Le groupe gazier s’est activé ces derniers temps pour sortir du GNL en tant que carburant marin. Il s’était déjà délesté de son portefeuille d’actifs amont auprès de Total en 2018 pour une valeur de 1,5 Md$. Il vient de solder sa participation dans son aventure commune avec NYK, Engie Mitsubishi et Fluxys en vue d’assurer le soutage de GNL marin avec l’Engie Zeebrugge. Il s’est désengagé il y a quelques jours d’un mirifique projet d’importation de GNL aux États-Unis mais avance des motivations environnementales.

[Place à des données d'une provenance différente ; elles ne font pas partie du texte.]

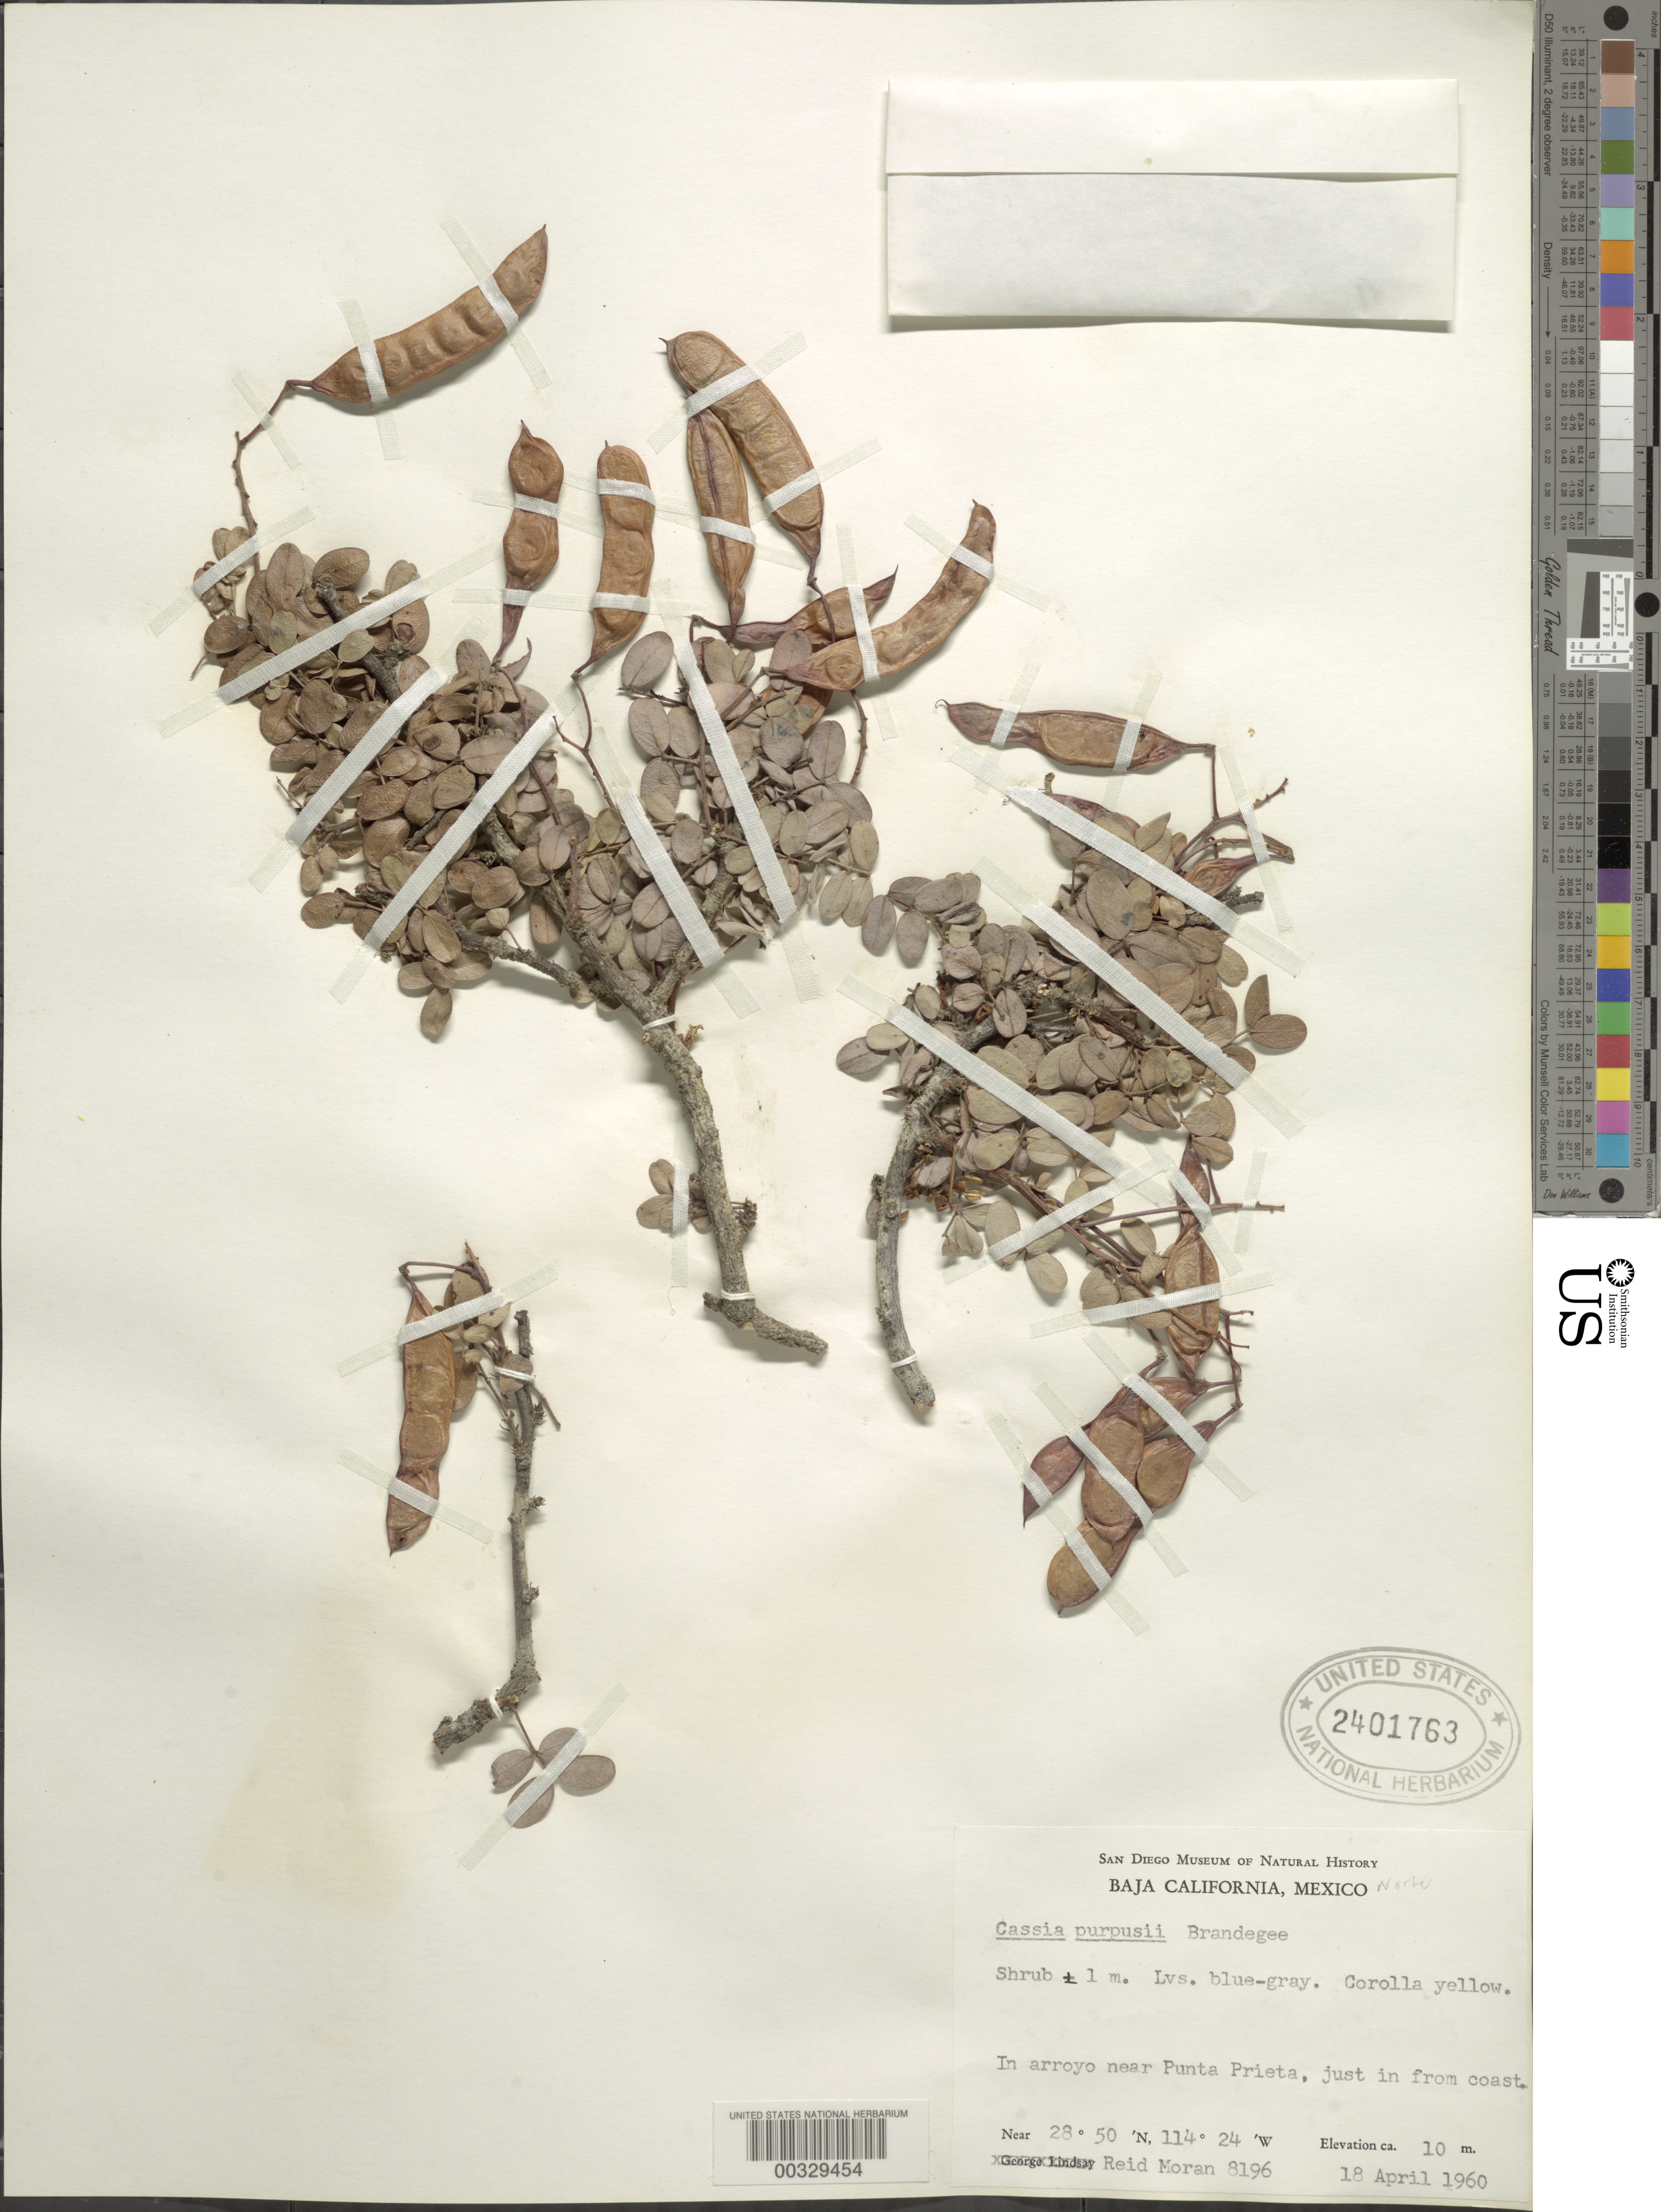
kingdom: Plantae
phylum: Tracheophyta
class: Magnoliopsida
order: Fabales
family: Fabaceae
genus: Senna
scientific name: Senna purpusii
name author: (Brandegee) H.S. Irwin & Barneby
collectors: R. V. Moran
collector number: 8196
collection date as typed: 18 Apr 1960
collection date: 1960-04-18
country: Mexico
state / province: Baja California Norte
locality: Near Punta Prieta, just in from coast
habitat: In arroyo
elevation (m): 10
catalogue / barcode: US 2401763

Le GNL dans les starting-blocks
Activités à marges
Même en temps économiques austères, GTT, qui maîtrise un métier particulièrement complexe – le transport d’un gaz liquéfié à -163°C – ne devrait pas manquer de candidats. Entre 80 et 90 % des méthaniers en circulation dans le monde sont équipés de ses cuves tapissées d’un revêtement en alliage spécifique permettant de s’affranchir des réservoirs sphériques plombant le navire. Elle a, à vrai dire peu de concurrence, exceptées les cuves Moss privilégiées par les chantiers navals japonais. GTT est l’archétype de l’entreprise au parcours sans fautes, un objet à part dans une industrie parapétrolière et para gazière volatile. Elle se montre imperméable aux risques géopolitiques alors même que le Qatar, la Malaisie et l’Indonésie regroupent plus de la moitié de l’offre mondiale de liquéfaction de GNL. Elle a, à peine, été ralentie par la crise cette année. Ses membranes n’ont jamais dévissé et ce, sans avoir eu besoin de ses actionnaires pour lui passer commandes. Mieux, ses activités margent à des niveaux proches de 60 %, son chiffre d’affaires étant composé aux 9/10e de redevances.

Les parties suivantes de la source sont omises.